American federal judge (born 1963)

Daniel Paul Collins (born 1963) is an American lawyer and jurist serving as a United States circuit judge of the United States Court of Appeals for the Ninth Circuit. He was appointed in 2019 by President Donald Trump.

== Early life and education ==

Collins earned his Bachelor of Arts, summa cum laude, from Harvard College. He received his Juris Doctor from Stanford Law School in 1988, where he served on the Stanford Law Review. After graduating from law school, Collins served as a law clerk to Ninth Circuit judge Dorothy Wright Nelson from 1988 to 1989 and to Justice Antonin Scalia of the Supreme Court of the United States from 1991 to 1992.

== Career ==
Collins then worked as an assistant United States attorney for the Central District of California and as an attorney-advisor in the United States Department of Justice Office of Legal Counsel. He later served as an Associate United States Deputy Attorney General and in that role participated substantially in the drafting of the PROTECT Act of 2003. From 2003 to 2019, Collins was a partner at Munger, Tolles & Olson. In 2007, he was considered but not chosen for the position of United States Attorney for the Central District of California. In 2009, he represented Phillip Morris in opposing a ban on tobacco sales in drug stores in San Francisco. In 2017, he served on the Federal Courts Advisory Committee on Evidence Rules.

=== Federal judicial service ===

On October 10, 2018, President Donald Trump announced his intent to nominate Collins to serve as a United States circuit judge of the United States Court of Appeals for the Ninth Circuit. On October 11, 2018, Senator Dianne Feinstein said the White House had not consulted her on the nomination, and that she would oppose Senate confirmation of Collins and two other circuit court nominees. On November 13, 2018, his nomination was sent to the Senate. President Trump nominated Collins to the seat vacated by Judge Harry Pregerson, who assumed senior status on December 11, 2015. On January 3, 2019, his nomination was returned to the President under Rule XXXI, Paragraph 6 of the United States Senate.

On January 30, 2019, President Trump indicated that he would renominate Collins to a Ninth Circuit vacancy. On February 6, 2019, his nomination was sent to the Senate. On March 13, 2019, a hearing on his nomination was held before the Senate Judiciary Committee. On April 4, 2019, his nomination was reported out of committee by a 12–10 vote. On May 20, 2019, the Senate invoked cloture on his nomination by a 51–43 vote, and on the following day, May 21, the Senate confirmed his nomination by a 53–46 vote. He received his judicial commission on May 22, 2019.

Records ->
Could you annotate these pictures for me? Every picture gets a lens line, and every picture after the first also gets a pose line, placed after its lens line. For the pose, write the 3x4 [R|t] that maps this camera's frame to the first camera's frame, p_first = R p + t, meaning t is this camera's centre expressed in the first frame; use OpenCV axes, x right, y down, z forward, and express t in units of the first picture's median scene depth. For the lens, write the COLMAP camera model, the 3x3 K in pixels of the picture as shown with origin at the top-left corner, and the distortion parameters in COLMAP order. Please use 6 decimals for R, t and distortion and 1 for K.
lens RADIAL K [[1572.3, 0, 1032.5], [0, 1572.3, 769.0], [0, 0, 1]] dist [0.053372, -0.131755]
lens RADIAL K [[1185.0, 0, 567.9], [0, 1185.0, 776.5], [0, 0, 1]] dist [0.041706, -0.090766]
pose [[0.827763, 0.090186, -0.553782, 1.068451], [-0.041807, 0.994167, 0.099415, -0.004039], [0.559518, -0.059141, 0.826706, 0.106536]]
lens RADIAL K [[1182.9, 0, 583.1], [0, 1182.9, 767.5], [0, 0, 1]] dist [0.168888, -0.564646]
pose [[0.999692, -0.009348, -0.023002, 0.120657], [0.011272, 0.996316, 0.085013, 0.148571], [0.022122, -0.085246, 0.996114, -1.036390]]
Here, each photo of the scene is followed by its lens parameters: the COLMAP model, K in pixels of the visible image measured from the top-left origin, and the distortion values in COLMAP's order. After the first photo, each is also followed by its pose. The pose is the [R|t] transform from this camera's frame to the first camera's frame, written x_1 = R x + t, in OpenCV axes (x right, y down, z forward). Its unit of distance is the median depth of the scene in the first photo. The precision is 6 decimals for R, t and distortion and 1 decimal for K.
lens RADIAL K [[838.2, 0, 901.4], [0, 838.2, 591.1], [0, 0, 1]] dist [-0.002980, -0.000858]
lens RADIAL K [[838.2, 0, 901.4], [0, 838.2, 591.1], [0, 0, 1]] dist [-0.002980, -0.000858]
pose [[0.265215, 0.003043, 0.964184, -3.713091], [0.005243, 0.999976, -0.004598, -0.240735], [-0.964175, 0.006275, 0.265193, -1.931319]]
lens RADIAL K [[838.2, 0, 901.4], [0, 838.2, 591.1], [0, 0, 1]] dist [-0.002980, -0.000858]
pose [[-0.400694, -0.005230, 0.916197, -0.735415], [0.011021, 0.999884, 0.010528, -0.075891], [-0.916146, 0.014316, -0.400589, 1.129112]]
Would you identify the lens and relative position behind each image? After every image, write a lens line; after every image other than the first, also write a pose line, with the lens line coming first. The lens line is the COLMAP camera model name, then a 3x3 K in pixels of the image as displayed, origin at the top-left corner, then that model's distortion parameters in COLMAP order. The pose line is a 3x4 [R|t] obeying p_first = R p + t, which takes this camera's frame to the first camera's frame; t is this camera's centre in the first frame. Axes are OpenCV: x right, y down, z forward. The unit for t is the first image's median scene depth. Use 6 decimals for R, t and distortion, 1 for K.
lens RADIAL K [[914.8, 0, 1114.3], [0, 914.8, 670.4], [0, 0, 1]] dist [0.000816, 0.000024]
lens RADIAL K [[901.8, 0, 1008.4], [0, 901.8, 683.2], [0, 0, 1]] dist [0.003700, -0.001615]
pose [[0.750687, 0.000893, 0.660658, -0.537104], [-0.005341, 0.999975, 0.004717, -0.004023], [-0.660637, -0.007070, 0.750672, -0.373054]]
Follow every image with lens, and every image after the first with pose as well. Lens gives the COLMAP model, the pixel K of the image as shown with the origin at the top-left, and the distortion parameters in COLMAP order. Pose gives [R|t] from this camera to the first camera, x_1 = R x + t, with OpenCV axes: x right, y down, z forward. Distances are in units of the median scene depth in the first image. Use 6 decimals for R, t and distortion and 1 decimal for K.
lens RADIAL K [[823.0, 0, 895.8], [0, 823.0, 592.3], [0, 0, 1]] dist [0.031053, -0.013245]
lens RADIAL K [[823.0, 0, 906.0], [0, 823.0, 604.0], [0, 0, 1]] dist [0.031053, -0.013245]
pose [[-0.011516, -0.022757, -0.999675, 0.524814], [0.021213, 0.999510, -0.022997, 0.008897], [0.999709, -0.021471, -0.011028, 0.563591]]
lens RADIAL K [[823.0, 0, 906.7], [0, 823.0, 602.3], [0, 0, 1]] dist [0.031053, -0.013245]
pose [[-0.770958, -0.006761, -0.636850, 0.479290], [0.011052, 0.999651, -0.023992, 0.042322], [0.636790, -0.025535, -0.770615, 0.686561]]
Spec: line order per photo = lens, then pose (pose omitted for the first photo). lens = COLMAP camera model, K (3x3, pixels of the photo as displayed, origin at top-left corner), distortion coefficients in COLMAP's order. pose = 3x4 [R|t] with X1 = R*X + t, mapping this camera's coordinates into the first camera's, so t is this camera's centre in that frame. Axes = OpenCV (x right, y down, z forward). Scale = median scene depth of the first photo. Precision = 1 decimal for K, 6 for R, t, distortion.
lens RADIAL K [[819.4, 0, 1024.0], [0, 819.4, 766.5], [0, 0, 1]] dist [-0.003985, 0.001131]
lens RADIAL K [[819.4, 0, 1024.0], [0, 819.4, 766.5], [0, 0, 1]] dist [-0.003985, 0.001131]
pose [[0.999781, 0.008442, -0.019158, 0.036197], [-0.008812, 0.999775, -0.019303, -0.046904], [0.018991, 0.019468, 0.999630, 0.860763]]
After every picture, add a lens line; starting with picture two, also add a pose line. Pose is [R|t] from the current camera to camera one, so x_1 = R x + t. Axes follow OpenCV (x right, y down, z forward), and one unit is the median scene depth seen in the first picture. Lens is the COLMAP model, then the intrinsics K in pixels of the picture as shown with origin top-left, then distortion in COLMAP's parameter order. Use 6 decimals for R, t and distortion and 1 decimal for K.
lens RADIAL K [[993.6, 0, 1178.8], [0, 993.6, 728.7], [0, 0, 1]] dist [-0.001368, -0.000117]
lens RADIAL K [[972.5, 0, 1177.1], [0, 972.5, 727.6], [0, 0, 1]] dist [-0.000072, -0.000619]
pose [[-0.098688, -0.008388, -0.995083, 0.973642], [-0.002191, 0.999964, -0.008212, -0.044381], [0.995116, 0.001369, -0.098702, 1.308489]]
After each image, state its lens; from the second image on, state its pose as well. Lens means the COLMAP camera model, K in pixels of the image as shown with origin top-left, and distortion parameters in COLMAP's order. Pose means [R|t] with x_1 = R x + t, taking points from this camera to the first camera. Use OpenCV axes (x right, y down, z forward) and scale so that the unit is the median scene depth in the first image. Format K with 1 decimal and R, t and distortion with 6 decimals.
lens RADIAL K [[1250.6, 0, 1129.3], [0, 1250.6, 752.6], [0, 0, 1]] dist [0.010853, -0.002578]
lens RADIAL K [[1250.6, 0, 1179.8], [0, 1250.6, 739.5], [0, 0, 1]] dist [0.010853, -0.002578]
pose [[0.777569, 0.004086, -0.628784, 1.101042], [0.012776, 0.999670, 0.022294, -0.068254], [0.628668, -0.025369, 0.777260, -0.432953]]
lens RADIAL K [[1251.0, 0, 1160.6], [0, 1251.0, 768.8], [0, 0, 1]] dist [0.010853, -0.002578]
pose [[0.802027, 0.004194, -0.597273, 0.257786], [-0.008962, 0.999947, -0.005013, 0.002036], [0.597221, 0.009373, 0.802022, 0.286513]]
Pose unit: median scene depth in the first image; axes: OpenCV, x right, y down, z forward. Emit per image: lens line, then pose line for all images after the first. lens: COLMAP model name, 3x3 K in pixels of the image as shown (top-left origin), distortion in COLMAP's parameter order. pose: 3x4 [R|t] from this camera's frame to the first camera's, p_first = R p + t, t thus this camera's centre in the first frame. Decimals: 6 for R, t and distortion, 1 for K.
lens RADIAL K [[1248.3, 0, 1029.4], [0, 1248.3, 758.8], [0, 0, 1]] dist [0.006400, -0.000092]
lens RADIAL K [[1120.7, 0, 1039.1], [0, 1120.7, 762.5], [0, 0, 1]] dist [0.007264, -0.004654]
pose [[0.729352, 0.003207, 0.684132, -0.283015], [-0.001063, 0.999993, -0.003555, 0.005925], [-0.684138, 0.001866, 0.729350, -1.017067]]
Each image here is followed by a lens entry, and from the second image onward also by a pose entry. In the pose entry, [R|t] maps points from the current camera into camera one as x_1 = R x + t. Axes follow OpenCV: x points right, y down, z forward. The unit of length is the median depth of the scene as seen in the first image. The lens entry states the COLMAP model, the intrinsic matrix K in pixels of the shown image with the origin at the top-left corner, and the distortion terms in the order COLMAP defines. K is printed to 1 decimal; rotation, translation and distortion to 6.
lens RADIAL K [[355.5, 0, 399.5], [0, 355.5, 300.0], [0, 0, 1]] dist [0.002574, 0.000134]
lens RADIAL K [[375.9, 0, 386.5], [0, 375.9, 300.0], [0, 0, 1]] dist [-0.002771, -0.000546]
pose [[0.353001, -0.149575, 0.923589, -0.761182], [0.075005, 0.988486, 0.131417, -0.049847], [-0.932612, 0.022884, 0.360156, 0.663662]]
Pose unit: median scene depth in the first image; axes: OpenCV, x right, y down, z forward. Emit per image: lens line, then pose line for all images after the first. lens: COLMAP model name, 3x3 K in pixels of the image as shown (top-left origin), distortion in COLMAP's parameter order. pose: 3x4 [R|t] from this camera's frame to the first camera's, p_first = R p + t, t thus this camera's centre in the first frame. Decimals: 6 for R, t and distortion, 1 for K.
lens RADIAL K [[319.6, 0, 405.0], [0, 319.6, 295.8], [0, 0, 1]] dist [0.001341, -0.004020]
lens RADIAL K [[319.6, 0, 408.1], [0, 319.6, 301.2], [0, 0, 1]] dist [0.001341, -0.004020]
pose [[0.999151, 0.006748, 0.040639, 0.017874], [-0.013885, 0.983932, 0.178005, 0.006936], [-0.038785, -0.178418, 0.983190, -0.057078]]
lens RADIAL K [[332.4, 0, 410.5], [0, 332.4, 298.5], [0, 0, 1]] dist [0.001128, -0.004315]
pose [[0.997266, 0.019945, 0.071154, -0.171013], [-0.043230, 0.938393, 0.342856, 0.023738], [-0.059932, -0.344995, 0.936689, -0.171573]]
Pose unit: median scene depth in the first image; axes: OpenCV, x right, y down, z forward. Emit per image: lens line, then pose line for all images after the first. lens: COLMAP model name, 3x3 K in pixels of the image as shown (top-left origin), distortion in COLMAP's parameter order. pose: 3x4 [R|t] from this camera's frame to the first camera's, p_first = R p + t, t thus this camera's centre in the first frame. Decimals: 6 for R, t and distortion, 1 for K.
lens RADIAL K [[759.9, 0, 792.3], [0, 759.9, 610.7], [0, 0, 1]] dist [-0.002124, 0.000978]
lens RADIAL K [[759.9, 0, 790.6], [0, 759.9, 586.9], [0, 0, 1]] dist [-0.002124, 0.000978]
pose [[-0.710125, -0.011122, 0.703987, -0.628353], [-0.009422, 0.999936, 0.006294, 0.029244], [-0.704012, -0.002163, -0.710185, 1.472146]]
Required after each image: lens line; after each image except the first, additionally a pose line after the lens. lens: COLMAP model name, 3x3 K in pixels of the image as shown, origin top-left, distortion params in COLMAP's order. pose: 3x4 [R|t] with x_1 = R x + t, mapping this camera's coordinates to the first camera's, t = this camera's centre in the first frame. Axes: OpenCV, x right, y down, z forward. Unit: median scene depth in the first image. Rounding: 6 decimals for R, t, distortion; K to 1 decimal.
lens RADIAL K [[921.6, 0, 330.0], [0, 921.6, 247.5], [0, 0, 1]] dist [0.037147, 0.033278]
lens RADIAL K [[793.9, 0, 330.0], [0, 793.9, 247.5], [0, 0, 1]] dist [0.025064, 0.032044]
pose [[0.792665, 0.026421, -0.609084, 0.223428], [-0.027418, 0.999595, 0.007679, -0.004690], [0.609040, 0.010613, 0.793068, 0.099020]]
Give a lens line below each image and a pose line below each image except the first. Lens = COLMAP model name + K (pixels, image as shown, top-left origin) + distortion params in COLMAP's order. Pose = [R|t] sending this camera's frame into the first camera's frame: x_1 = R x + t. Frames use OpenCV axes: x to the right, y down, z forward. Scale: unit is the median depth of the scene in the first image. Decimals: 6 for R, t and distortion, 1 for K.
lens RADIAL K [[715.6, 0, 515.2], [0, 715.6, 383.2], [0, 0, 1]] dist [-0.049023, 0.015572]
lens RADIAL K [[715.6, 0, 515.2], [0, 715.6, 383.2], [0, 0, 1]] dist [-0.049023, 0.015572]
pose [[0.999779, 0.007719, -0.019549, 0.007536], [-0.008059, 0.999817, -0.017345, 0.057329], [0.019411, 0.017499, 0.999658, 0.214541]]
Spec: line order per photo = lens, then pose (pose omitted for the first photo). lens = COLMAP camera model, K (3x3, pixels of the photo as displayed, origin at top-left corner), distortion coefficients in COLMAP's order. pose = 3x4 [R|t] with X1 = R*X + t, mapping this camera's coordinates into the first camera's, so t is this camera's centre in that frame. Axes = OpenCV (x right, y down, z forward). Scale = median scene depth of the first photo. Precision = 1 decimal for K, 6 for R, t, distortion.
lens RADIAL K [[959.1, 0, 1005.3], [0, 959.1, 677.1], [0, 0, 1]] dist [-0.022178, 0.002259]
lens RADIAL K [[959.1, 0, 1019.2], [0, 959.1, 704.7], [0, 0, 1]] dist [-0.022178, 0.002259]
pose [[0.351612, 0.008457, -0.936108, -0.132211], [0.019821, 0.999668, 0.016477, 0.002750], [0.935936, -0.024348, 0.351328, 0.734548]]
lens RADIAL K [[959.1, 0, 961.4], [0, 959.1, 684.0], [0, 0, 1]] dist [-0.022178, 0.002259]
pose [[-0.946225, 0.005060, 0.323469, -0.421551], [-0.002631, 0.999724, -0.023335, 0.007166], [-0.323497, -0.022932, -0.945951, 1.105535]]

Work to be completed -> Please give the vote by which the Senate confirmed Collins's nomination, according to the text on Daniel Paul Collins.

Output for this task -> The Senate confirmed his nomination by a 53–46 vote.